*Problem details*: Count the lines in the items below that contain the word "chart", and give only that number.

[[ Study material open ]]

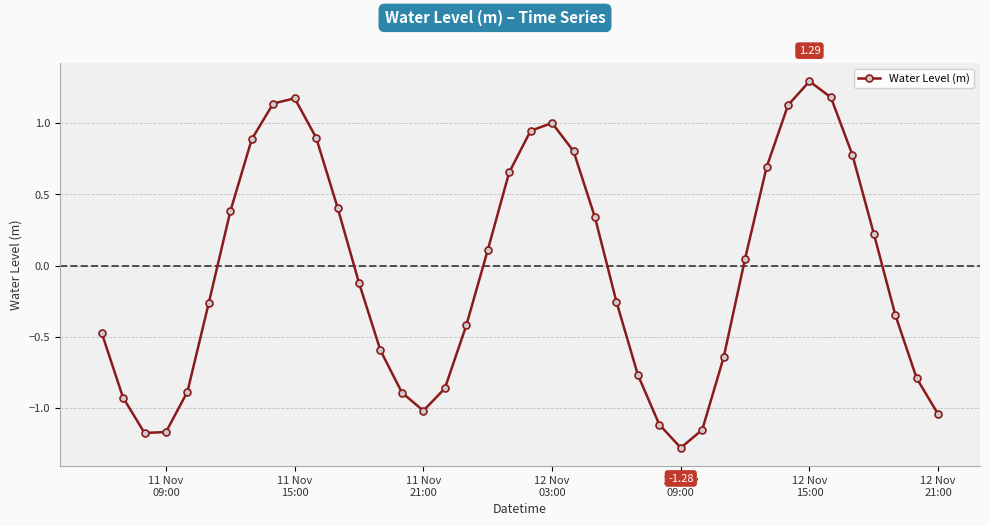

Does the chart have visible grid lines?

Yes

[[ Study material closed ]]
[[ Study material open ]]

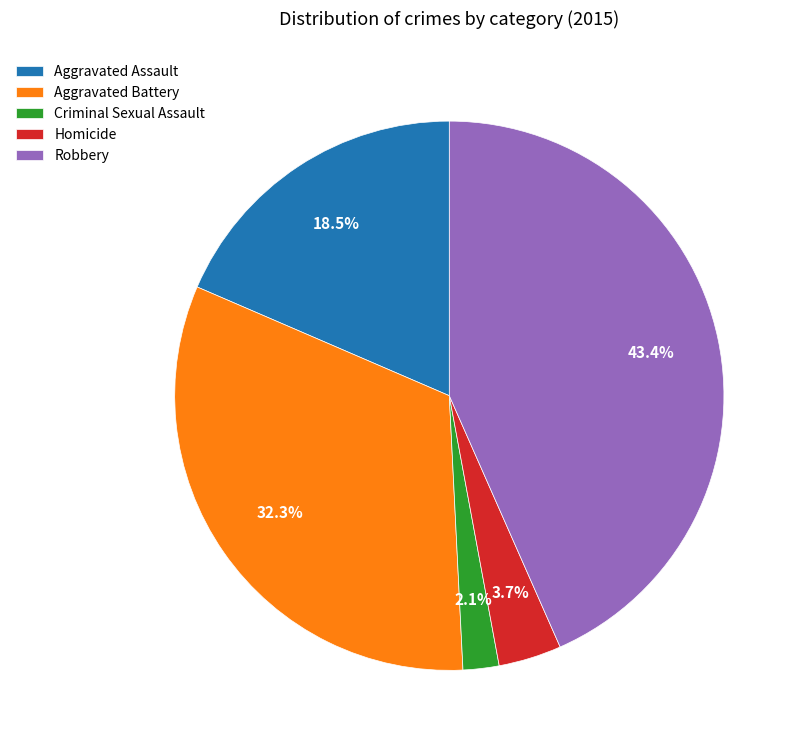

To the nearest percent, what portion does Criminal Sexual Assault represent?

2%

[[ Study material closed ]]
[[ Study material open ]]

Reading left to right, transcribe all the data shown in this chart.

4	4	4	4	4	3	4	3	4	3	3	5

[[ Study material closed ]]

*Task result*: 2